Jesus tritt dieser Gemeinde von Pergamon als derjenige gegenüber, “
der das zweischneidige, scharfe Schwert hat”. Dieses Schwert ist das Wort Gottes (Hebräer 4,12-13), das die wahre Gemeinde Jesu von den Namenschristen trennt.
Schon der nächste Satz weist auf den Bund mit dem Kaiser hin: “
Ich weiß, wo du wohnst: wo der Thron des Satans ist”. Das “Wohnen beim Thron des Satans” ist in diesem Zusammenhang als Ausdruck dafür zu verstehen, daß die Kirche auf die Seite des Kaisers getreten war. Doch die Verfolgungen lagen noch nicht lange zurück und geschahen von genau dem Thron aus, bei dem die Kirche nun “wohnte”: “....und hast den Glauben an mich nicht verleugnet, auch in den Tagen des Antipas, meines treuen Zeugen, der bei euch, wo der Satan wohnt, ermordet worden ist.”

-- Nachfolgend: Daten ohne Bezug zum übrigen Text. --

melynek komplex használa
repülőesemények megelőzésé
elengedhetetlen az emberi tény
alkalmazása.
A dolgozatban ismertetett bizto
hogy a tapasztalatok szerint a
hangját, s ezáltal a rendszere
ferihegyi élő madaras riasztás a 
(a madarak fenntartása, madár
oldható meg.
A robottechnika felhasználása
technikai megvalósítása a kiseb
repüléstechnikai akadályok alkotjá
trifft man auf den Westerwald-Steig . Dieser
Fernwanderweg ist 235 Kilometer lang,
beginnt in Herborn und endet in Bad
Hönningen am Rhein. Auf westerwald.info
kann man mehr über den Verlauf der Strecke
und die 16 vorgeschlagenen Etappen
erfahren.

Doch obwohl die Gemeinde unter der Verfolgung treu geblieben war, duldete sie Menschen unter sich, die “die Lehre Bileams” und “die Lehre der Nikolaiten” festhalten. Bileam ist eine Gestalt aus dem Alten Testament, ein Mann der Gott zwar kennt, Ansehen genießt und in Seinem Namen spricht, aber doch in bloßer Halbheit bleibt und um des eigenen Vorteils willen handelt. Auch der Name der Nikolaiten deutet auf den Klerus hin, der nun in der konstantinischen Zeit immer mehr an Bedeutung gewann. Was in der apostolischen Zeit, in Ephesus, noch bloße Werke waren, das war nun zur Lehre geworden. Die echten Gläubigen werden zur Buße aufgerufen - also dazu, die Irrlehrer aus ihrer Mitte auszuschließen.

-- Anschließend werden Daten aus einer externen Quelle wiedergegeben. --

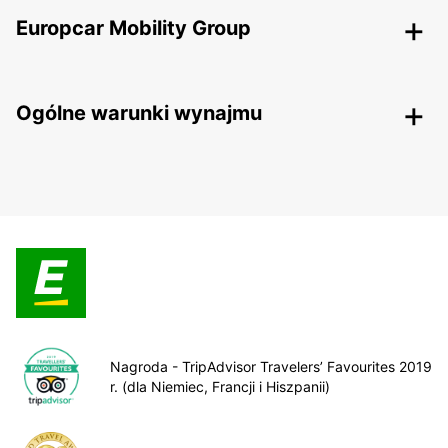
Europcar Mobility Group
Ogólne warunki wynajmu
Nagroda - TripAdvisor Travelers’ Favourites 2019
r. (dla Niemiec, Francji i Hiszpanii)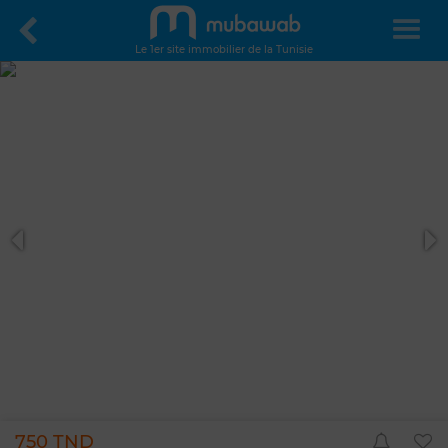
Le 1er site immobilier de la Tunisie
750 TND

Den Überwindern verheißt Jesus, daß er ihnen
“von dem verborgenen Manna geben” werde und einen weißen Stein, auf dem ein neuer Name eingetragen ist. Das “Manna” ist ein Bild aus dem Alten Testament für himmlische Speise (4.Mose 11,7-9). Es wird an dieser Stelle auf Christus selbst gedeutet, der das lebendige Brot ist (Johannes 6,51), das vor der Welt verborgen ist.

Der “weiße Stein” war in der Antike ein Zeichen für den Freispruch in einem Gerichtsverfahren; der “neue Name” deutet wohl auf die Annahme durch Gott und die Bestimmung für das ewige Leben hin.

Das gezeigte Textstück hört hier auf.